Jeff’s Pin Oak Example
The picture below shows the tree to have a diameter of 86 inches. Dividing 86 inches by pi (3.14) = 27.4 inches
27.4 inches times 6 mL per inch = 164 mL
164 mL divided by 30 mL per oz = 5.5 oz
Jeff recommends that you add 2 oz of Dominion into our Fertilome® hose-end sprayer (a sweet little $5 sprayer that is PERFECT for this) and fill it up to the top with water.
Turn on the hose and spray until the contents of the sprayer are gone, moving around under the tree’s dripline the entire time. Be sure to shake the sprayer every minute or so to keep the insecticide throughly mixed with the water. You’ll have 6 gallons of spray using the recommended sprayer, which should be enough to completely treat the soil area underneath this huge tree.

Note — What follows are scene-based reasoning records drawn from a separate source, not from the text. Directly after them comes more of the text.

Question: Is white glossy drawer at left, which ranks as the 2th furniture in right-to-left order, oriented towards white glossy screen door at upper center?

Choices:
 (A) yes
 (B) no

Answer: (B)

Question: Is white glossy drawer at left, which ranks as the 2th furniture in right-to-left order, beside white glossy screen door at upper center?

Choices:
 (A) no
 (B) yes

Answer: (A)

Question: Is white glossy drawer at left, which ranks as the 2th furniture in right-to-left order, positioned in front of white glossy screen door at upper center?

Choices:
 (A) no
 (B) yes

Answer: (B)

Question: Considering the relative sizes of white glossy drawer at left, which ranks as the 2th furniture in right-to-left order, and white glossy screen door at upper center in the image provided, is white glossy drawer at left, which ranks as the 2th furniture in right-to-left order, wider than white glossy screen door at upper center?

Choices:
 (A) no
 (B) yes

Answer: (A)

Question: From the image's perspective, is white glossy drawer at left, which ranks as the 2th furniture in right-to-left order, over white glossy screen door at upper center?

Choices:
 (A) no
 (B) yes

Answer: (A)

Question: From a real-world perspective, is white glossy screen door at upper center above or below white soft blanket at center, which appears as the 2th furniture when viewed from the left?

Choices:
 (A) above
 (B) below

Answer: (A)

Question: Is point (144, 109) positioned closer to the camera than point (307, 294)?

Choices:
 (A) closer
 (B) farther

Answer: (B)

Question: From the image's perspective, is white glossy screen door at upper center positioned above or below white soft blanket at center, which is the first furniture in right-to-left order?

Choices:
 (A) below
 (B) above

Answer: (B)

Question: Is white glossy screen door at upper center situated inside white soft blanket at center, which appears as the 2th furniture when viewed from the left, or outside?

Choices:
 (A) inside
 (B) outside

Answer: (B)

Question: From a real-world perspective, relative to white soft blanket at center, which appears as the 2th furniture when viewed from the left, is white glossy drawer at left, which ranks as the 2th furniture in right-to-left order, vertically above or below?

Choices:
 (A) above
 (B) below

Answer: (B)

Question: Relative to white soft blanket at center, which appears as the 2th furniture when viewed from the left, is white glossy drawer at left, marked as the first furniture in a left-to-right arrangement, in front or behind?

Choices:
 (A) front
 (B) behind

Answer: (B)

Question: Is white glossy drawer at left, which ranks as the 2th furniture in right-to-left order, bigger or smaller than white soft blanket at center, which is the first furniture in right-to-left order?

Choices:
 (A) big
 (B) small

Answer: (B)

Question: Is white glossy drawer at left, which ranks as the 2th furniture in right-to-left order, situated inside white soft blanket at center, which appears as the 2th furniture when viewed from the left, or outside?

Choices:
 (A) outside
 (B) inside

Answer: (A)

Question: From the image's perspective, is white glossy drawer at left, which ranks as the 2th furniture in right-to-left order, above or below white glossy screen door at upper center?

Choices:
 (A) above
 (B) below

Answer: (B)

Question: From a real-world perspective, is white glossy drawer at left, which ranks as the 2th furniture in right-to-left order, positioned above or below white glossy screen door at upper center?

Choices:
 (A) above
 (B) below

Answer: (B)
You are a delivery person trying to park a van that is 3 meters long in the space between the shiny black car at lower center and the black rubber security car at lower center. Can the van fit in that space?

When the sprayer is empty, repeat the process. Add another 2 oz of product, fill to the top with water, and repeat. Your total product applied under this tree is now 4 oz.
Repeat the process a final time, but this time, use 1.5 oz, to achieve the required dose of 5.5 oz concentrate (for THIS example!). In steps 4 to 7, you’ll have applied 5.5 oz in a total of 18 gallons of water.
Keep the area moist by watering it every other day for a week, to ensure uptake.
WHEN USING PESTICIDES, ALWAY FOLLOW LABEL DIRECTIONS!